- YOUR INSTRUCTIONS
Print the data below verbatim, minus images.

- TASK DATA
===

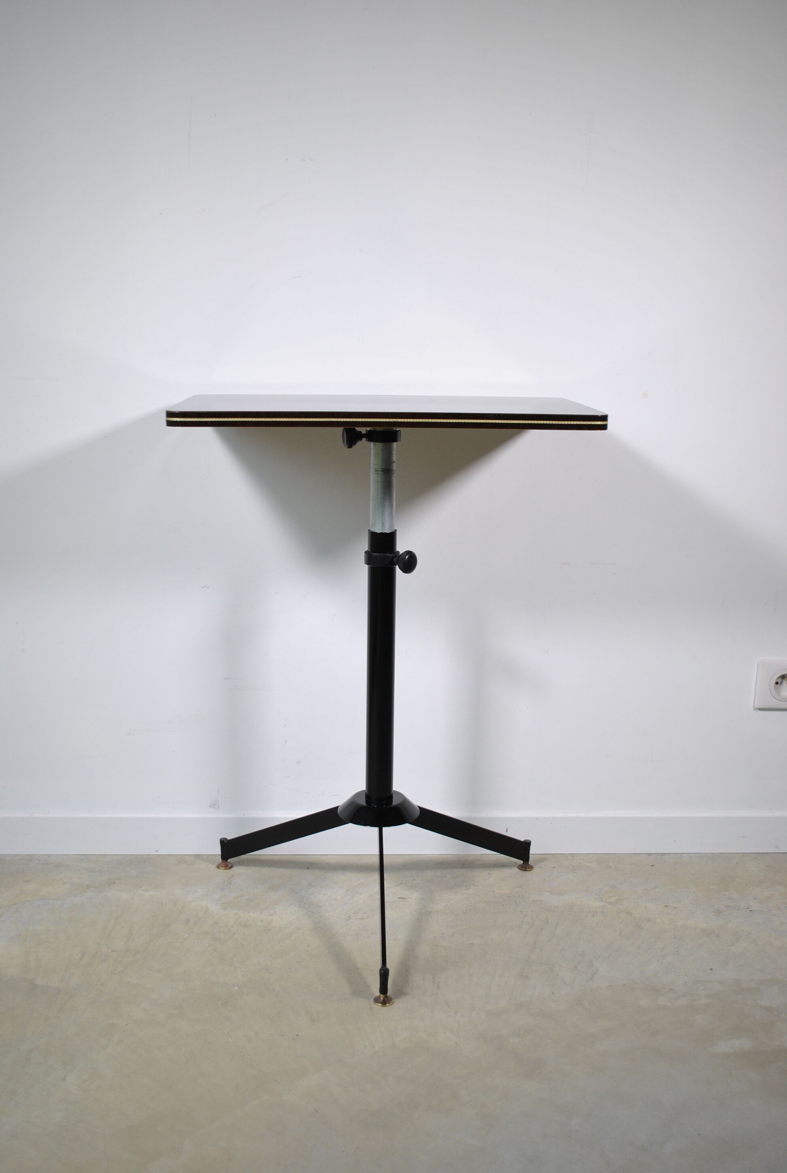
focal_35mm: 39
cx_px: 394
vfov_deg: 49.5
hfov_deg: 34.4
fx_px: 1273
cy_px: 586
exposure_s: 1/50
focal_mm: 26
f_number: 5
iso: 200
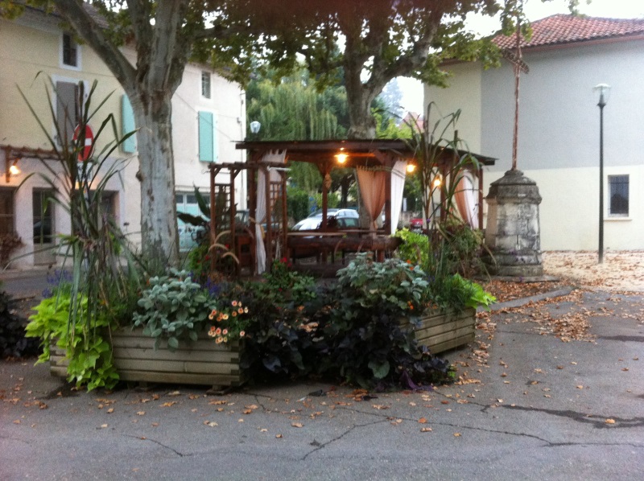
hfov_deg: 52.7
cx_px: 322
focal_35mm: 35
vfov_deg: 40.6
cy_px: 240
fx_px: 650
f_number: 2.8
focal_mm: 3.85
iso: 320
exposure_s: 1/15
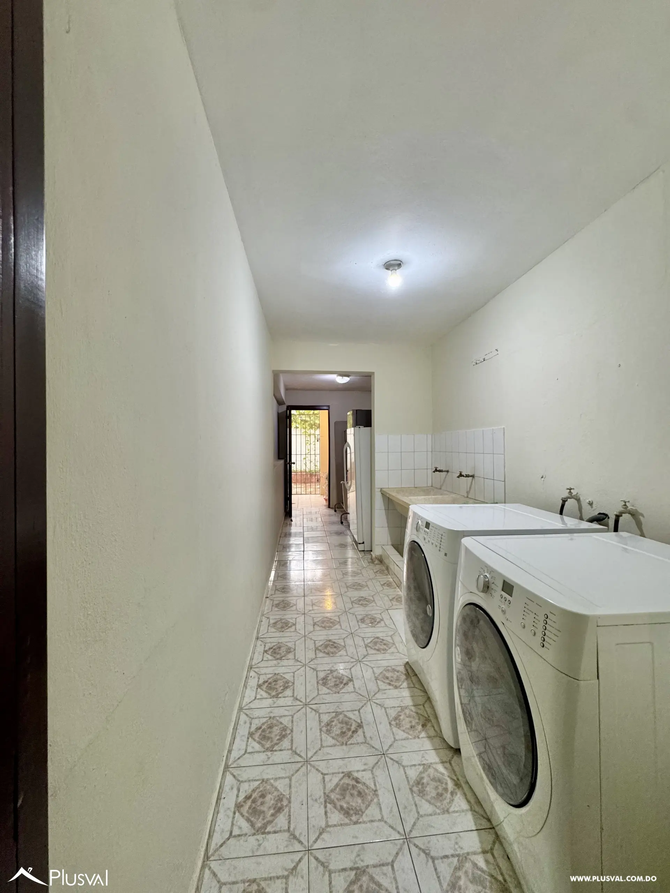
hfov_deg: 85.7
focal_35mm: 14
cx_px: 335
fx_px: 361
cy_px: 446
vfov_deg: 102.1
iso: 250
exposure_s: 1/99
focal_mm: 2.22
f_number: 2.2
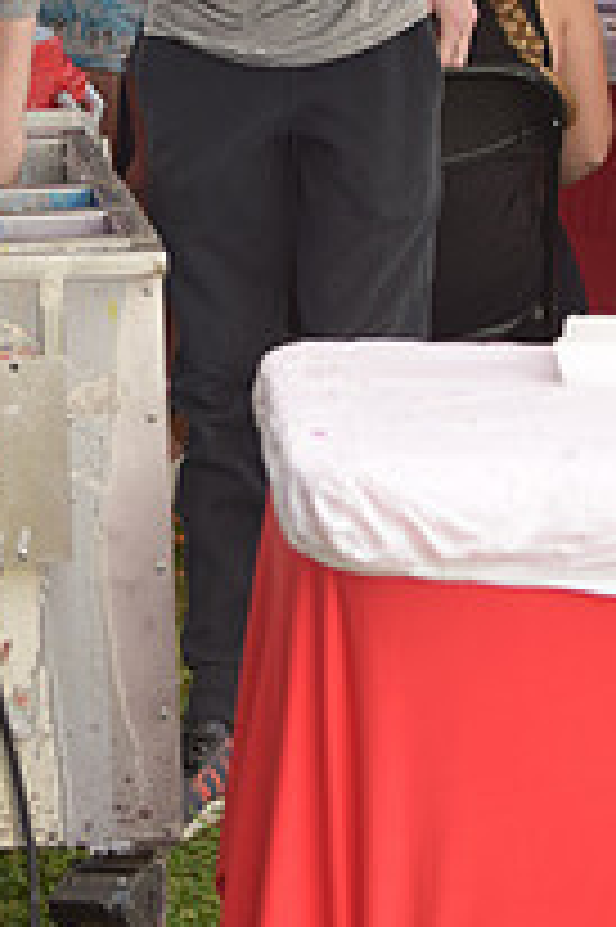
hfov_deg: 5.2
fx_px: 6735
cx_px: 36
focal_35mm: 262
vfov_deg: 7.8
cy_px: 112
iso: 200
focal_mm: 80
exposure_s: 1/400
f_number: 2.8
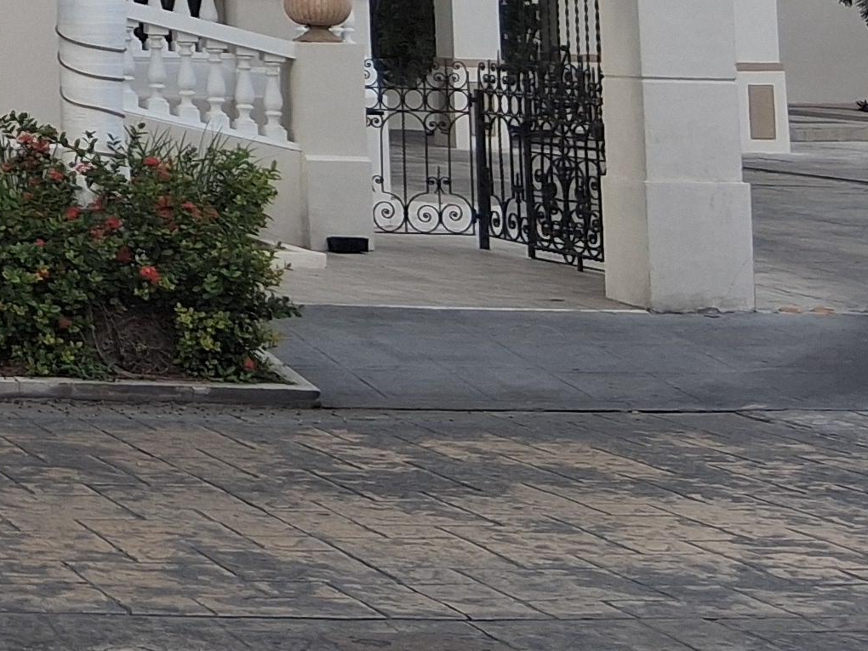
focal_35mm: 104
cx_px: -586
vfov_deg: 13.3
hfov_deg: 16.5
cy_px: -387
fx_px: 2608
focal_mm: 3.98
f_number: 1.8
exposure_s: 1/120
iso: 25
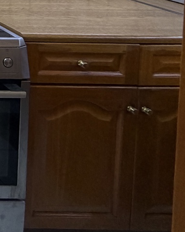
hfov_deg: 14.6
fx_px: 376
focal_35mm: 55
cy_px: -102
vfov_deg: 26.4
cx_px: -274
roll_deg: +0.0
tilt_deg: -2.7
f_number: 2.2
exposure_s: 1/100
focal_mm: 2.22
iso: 250
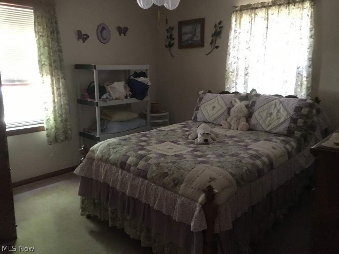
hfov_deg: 61.7
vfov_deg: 48.2
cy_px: 127
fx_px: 284
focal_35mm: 29
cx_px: 170
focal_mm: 4.15
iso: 1000
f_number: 2.2
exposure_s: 1/15
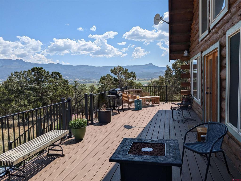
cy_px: 90
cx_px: 120
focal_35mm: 27
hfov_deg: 65.3
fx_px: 188
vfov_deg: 51.4
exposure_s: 1/4673
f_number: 1.73
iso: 54
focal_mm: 4.38
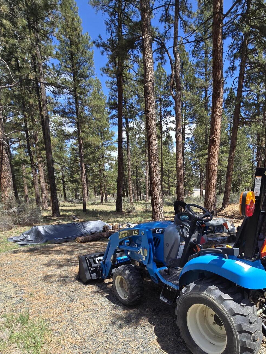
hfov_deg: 63.9
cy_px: 233
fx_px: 205
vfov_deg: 79.3
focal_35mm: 20
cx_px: 181
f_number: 2.2
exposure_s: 1/1276
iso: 50
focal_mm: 2.2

===

- EXERCISE ANSWER
focal_35mm: 39
cx_px: 394
vfov_deg: 49.5
hfov_deg: 34.4
fx_px: 1273
cy_px: 586
exposure_s: 1/50
focal_mm: 26
f_number: 5
iso: 200
hfov_deg: 52.7
cx_px: 322
focal_35mm: 35
vfov_deg: 40.6
cy_px: 240
fx_px: 650
f_number: 2.8
focal_mm: 3.85
iso: 320
exposure_s: 1/15
hfov_deg: 85.7
focal_35mm: 14
cx_px: 335
fx_px: 361
cy_px: 446
vfov_deg: 102.1
iso: 250
exposure_s: 1/99
focal_mm: 2.22
f_number: 2.2
hfov_deg: 5.2
fx_px: 6735
cx_px: 36
focal_35mm: 262
vfov_deg: 7.8
cy_px: 112
iso: 200
focal_mm: 80
exposure_s: 1/400
f_number: 2.8
focal_35mm: 104
cx_px: -586
vfov_deg: 13.3
hfov_deg: 16.5
cy_px: -387
fx_px: 2608
focal_mm: 3.98
f_number: 1.8
exposure_s: 1/120
iso: 25
hfov_deg: 14.6
fx_px: 376
focal_35mm: 55
cy_px: -102
vfov_deg: 26.4
cx_px: -274
roll_deg: +0.0
tilt_deg: -2.7
f_number: 2.2
exposure_s: 1/100
focal_mm: 2.22
iso: 250
hfov_deg: 61.7
vfov_deg: 48.2
cy_px: 127
fx_px: 284
focal_35mm: 29
cx_px: 170
focal_mm: 4.15
iso: 1000
f_number: 2.2
exposure_s: 1/15
cy_px: 90
cx_px: 120
focal_35mm: 27
hfov_deg: 65.3
fx_px: 188
vfov_deg: 51.4
exposure_s: 1/4673
f_number: 1.73
iso: 54
focal_mm: 4.38
hfov_deg: 63.9
cy_px: 233
fx_px: 205
vfov_deg: 79.3
focal_35mm: 20
cx_px: 181
f_number: 2.2
exposure_s: 1/1276
iso: 50
focal_mm: 2.2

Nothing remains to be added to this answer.